My internet search reveals others with the same problem...but no solutions offered.  Logging back into Staging, I attempt to run Network Monitor.  Fail--not sure why, might be a bad version of the tool on that box.  Staying with flow I didn't stop to problem solve this, but I add it to my list of things to investigate later.

Next...what does Process Monitor reveal?  Trivial use of this tool can be learned in just a few minutes--and it was just the trivial case I needed.  I load up Process Monitor and start a new capture.  I launch IIS Manager, click on the machine node and wait-wait-wait until the screen populates.  Stopping the capture in Process Monitor, I scroll the list and see the InetMgr.exe process name looks interesting.  Filtering on only that process and quickly scrolling through the thousands of entries while watching the time stamp column--I can see periods where it stops/blocks/waits for 5 second intervals.  Just before the blocking happens each time I see this registry key queried:
HKCU\Software\Microsoft\Windows\CurrentVersion\Internet Settings\Connections\DefaultConnectionSettings
I bet what is happening, just as Ops suggested, is that the IIS Manager is "phoning home" to Microsoft, probably for very good reasons, throws it's request out and then sits and waits for a response that is never going to happen because there is no outward-bound intenet connection on this box.

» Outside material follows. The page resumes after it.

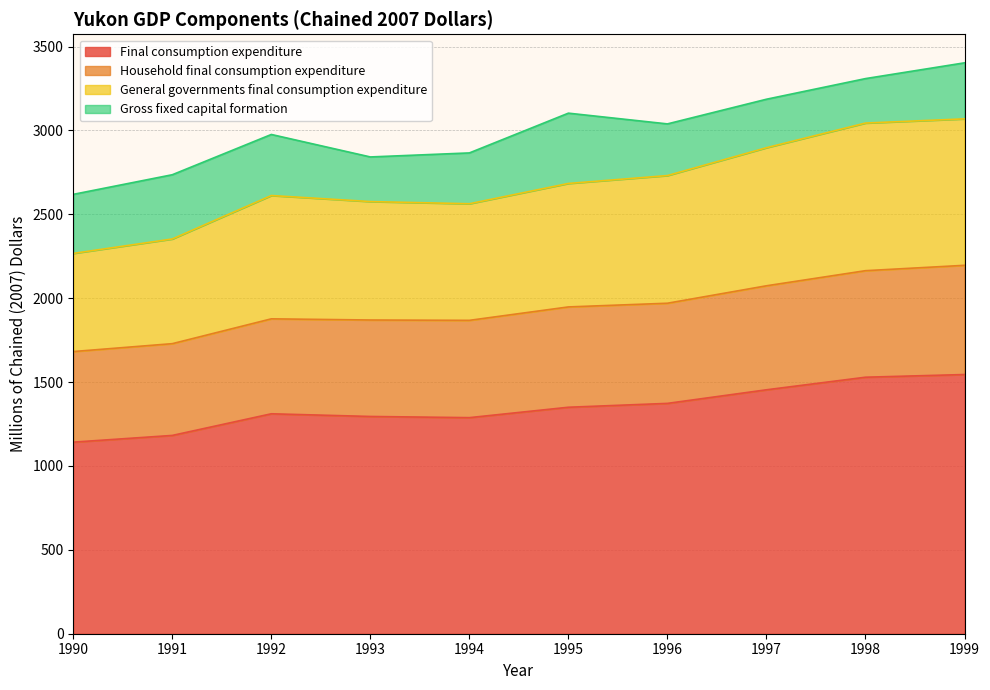

Which has a higher value, 1990 or 1995?

1995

On a hunch I pull up the "Internet Options" control panel applet...click on the Lan Settings button...and make these changes--my goal is to make the request fail fast rather than fail slow:
  • [x] Use a proxy server for your LAN
  • Address: localhost
  • Port: 8080
Committing those changes, I find that I can now pull up IIS Manager and it's usable within 10 seconds--a six-to-12-fold improvement.  I reverse the changes, re-verify the fail case, re-apply the changes and re-verify the success.

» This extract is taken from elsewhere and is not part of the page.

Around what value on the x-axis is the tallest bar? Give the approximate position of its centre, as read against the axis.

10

The operations personnel are now armed with this information, and can decide for themselves if they want the fast or slow IIS Manager experience.  They can decide within their workgroup if they want to "push" the change to all domain users, or let each user manage the setting individually on each box.  They got choices, and choices is what makes them happiest.

For another day I'll investigate further what it takes for me to successfully use Network Monitor in this locked-down environment.  And look into what prevents IIS7 Manager from being usable in less than 3 seconds as it is on my box (perhaps my solid-state drives make the difference?).  Until then, I'm looking for the next task to re-enter the flow experience.  Soon enough it'll be dark again, I'll be hungry, and my cat will need some cuddling.